Interesting reading. I would like to comment about a couple of things to think about.
...a finding that is in keeping with the absence of a carotid sinus in the giraffe.
Does the giraffe have baroreceptors? There has to be a way for an erect animal to regulate cardiac output via stroke volume, heart rate, etc.
...The viscosity of giraffe blood was found to be 4.9 times that of water; the erythrocyte count 11,950,000) per m) was similar to that of the camel and llama and double that of man, indicating a greater oxygen carrying capacity.
Viscosity of blood can only reach so high a value before sludging occurs. This assumes normal clotting mechanisms etc which may not be the case for sauropods. However, it is likely to be so. Also, the oxygen carrying capacity of blood is dependent on oxygen concentration which would be ambient for dinosaurs at 21% or so (an assumption) and pH primarily. Under normal circumstances O2 saturation is around 90+%. No more oxygen can be delivered to the cells by increasing O2 concentration in blood unless you increase the barometric pressure. The greater number of erythrocytes would allow greater oxygen delivery at the cellular level. Peruvian Indians are dwarfish with very large barrel chests and purplish ears and lips. This is due to high hemoglobin/hematocrit/erythrocyte levels. The above assumes normal hemoglobin O2 carrying capabilities for dinosaurs.
...To pump blood 12m from the thorax to the top of the head the heart of Barosarus would need to achieve a systolic pressure of 12,000 mm of water, or about 880 mm Hg. Such an enormous pressure would require a very large and strong heart and very thick walls in the arterial system to prevent rupture, Indeed, zoologist Roger Seymour (cited by Lillywhite) estimated the heart size of large saurorpods to have been more than 1.6 metric tonnes, or eight times that of a whale of similar size.
The heart is not the only mechanism for pumping blood. The heart/lung/thorax/entire circulatory system is responsible. Compression of the ribs and hence cardiothorax increases CO much greater than one would anticipate with mere manual compression of the heart. Plus the circulatory system is a closed system. There is inertia and fluid dynamics involved. Also the aorta pulses and increases cardiac output lessening the work of the heart. I would imagine the heart occupying a certain proportion of the thorax along with the lungs. I would keep things proportional but this is just an opinion.
...We have already postulated that the cerebral arteries would have had check valves to lighten the load on the pumping mechanism. Perhaps there were multiple pumps, in series so that the primary pump (heart) would have had to generate only sufficient pressure to drive the fluid column to the next pump, and so on. How many pump relays would there have been? If the heart produced a systolic pressure of, say, 200 mg Hg, five pump levels would have been needed, We postulate that the cardiovascular system of Barosaurus consisted of single primary and secondary hearts and three pairs of hearts in series, each being 2.44 m higher than the one below The primary heart would be in the thorax. The second heart would be in the thoracic inlet. The next three pairs of hearts would be smaller and situated in the neck in the openings lateral to the spinal cord. With the exception of the first heart, all the hearts would be singlechambered, with valves located at the inlet and outlet of the aortic trunk.

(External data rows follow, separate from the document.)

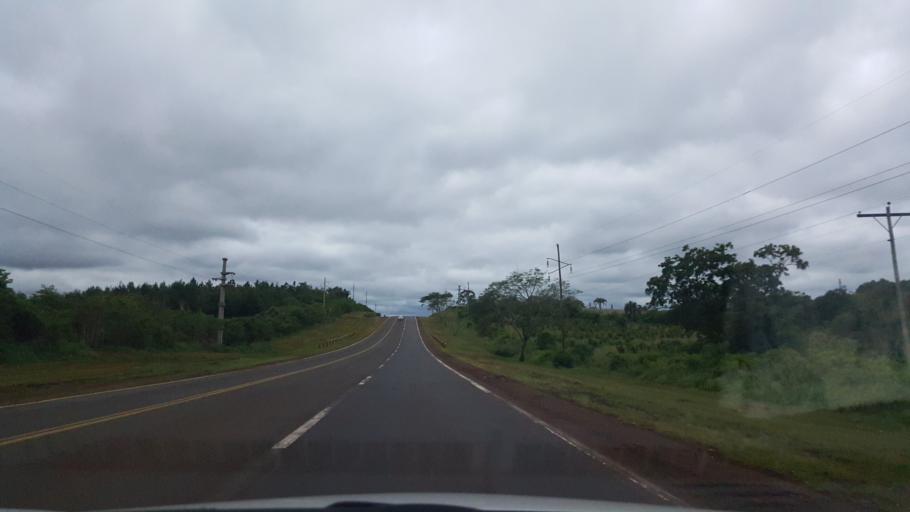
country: AR
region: Misiones
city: Capiovi
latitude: -26.9461
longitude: -55.0866
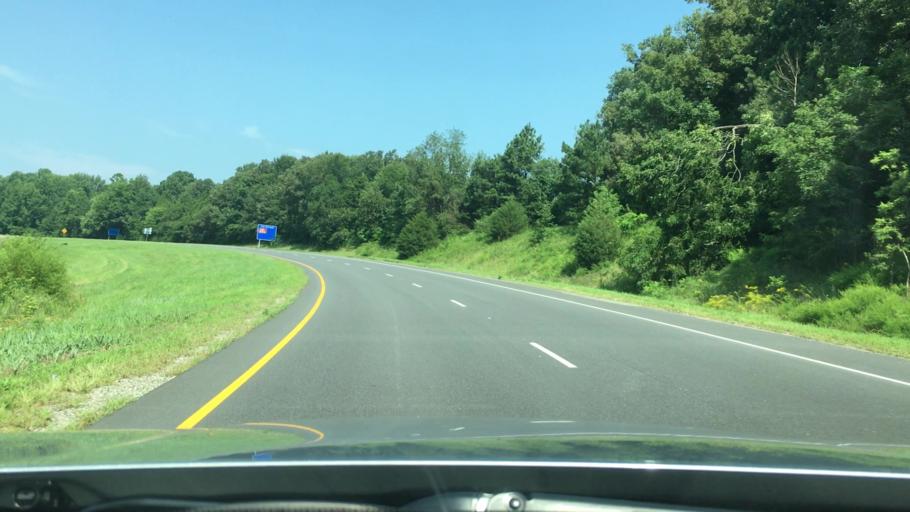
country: US
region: Virginia
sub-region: Caroline County
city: Bowling Green
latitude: 38.0390
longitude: -77.3566
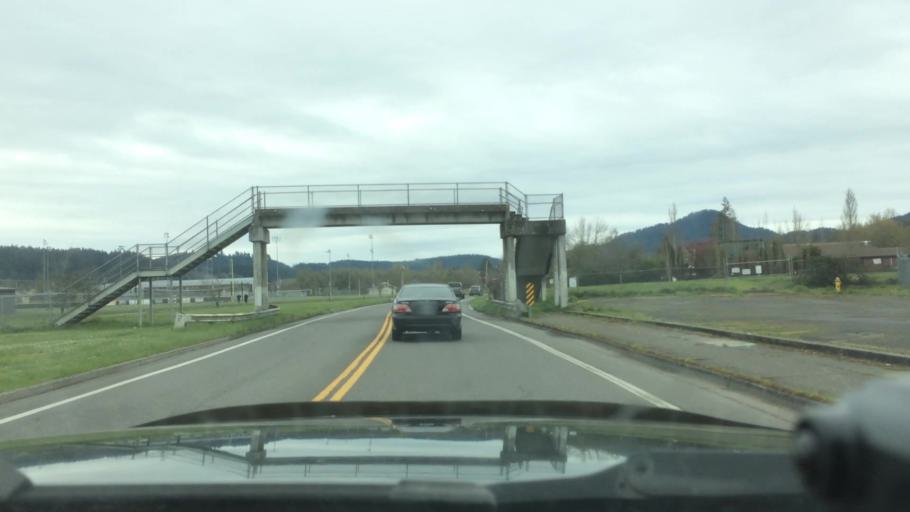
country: US
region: Oregon
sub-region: Lane County
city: Eugene
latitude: 44.0374
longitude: -123.0896
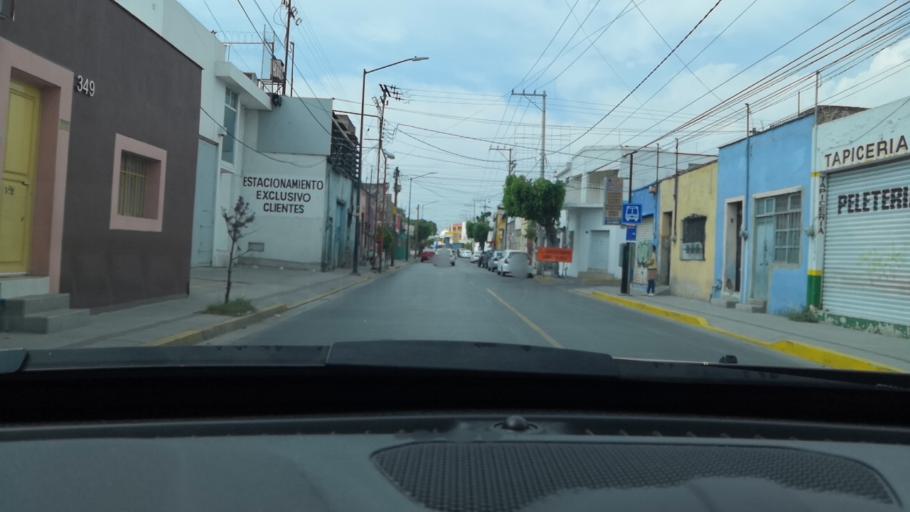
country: MX
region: Guanajuato
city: Leon
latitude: 21.1148
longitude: -101.6767
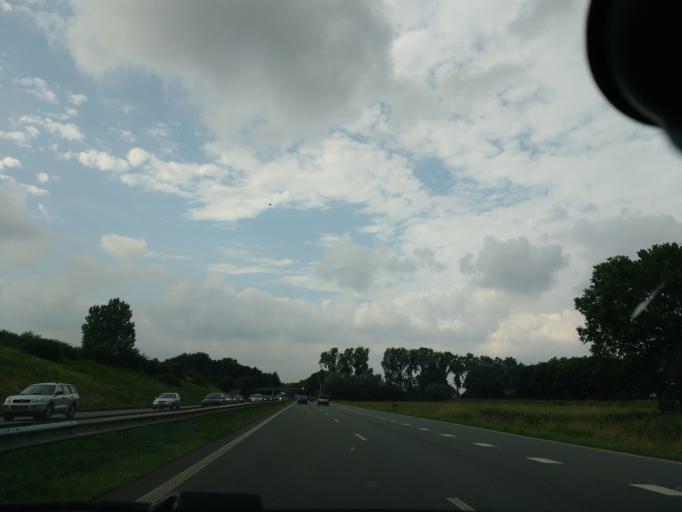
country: NL
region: Gelderland
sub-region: Gemeente Overbetuwe
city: Elst
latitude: 51.9362
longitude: 5.8780
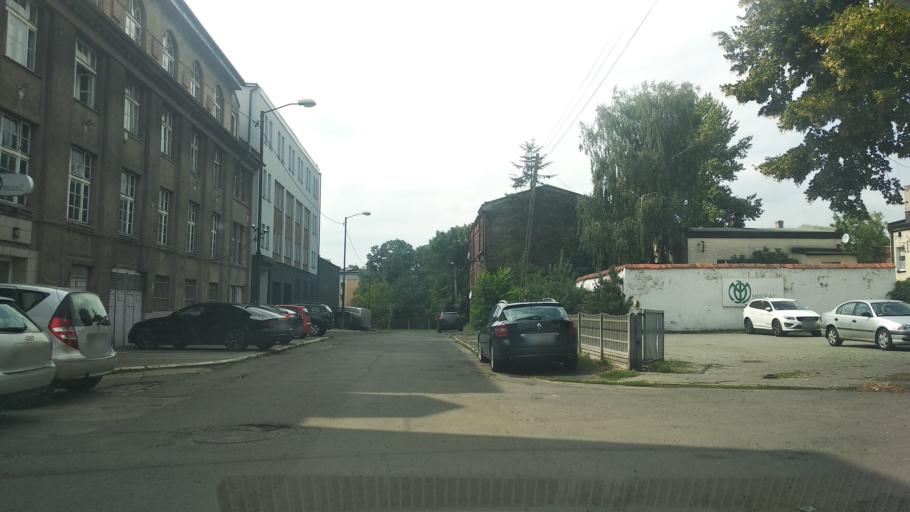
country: PL
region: Silesian Voivodeship
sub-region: Chorzow
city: Chorzow
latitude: 50.2666
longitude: 18.9859
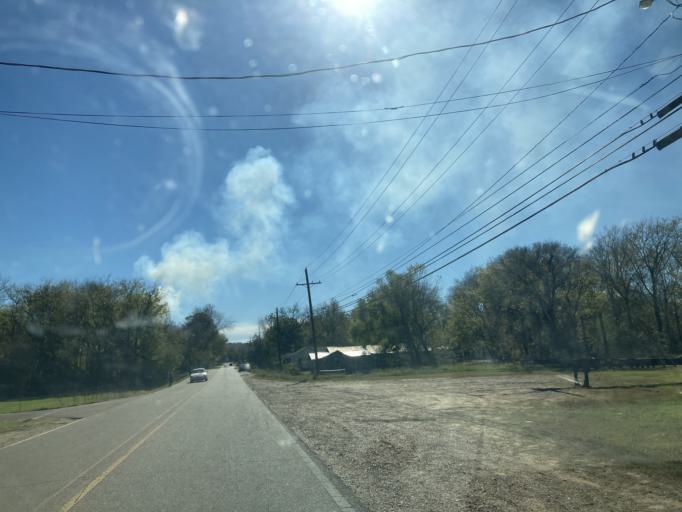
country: US
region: Mississippi
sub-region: Yazoo County
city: Yazoo City
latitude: 32.8578
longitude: -90.4112
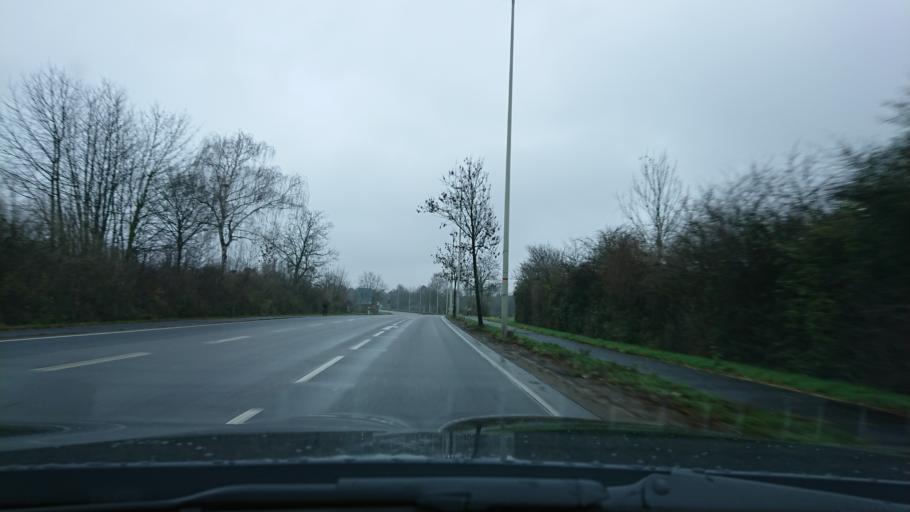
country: DE
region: North Rhine-Westphalia
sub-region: Regierungsbezirk Koln
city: Bonn
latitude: 50.7572
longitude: 7.1167
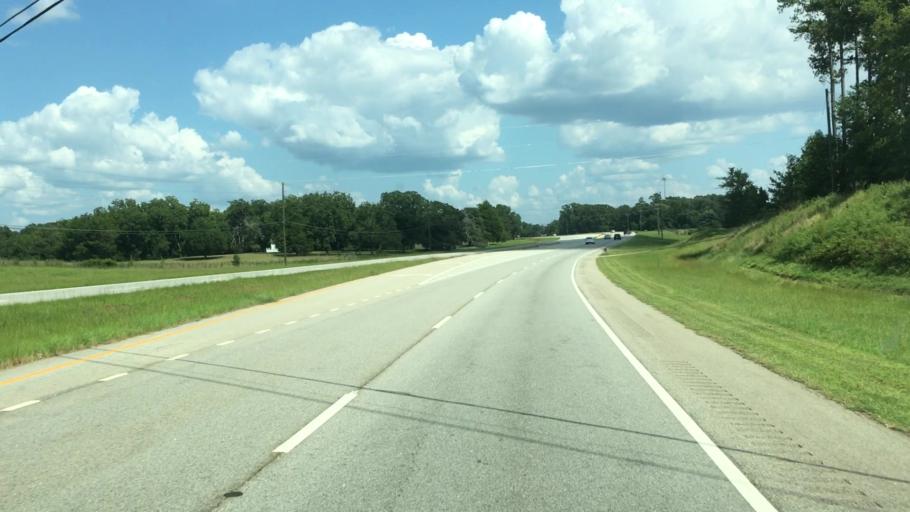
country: US
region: Georgia
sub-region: Putnam County
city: Eatonton
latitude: 33.2720
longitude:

This is very interesting but would require an evolutionary divergence of great proportions which is of course possible. However, I would point out that check valves and extra hearts are not entirely necessary. What is required absolutely is either a very strong aortic valve to prevent blood from entering back into the left ventricle (assuming a four chambered heart) or an anatomical kink in the aorta which I find unlikely due to hemodynamics.
...To generate 880 mm Hg pressure, the Barosaurus heart would have had to be very large and very powerful, and it would have had to beat very slowly because of its size. With a long diastolic interval, there would have had to be check valves in the neck arteries supplying the brain (the two cerebral arteries in reptiles) to prevent the column of blood from falling back to the heart during diastole.
This may be true but it assumes that the heart would not be able to increase CO without increasing ejection fraction via more vigorous contractions. A large heart would still be able to beat at higher rates IMO as well. Normally right ventricular function is a byproduct of left ventricular function. The more vigorous the heart beats the greater the return to the right side of the heart hence to the left side. What is the upper limits of normal for the PR interval in a giraffe or large whale?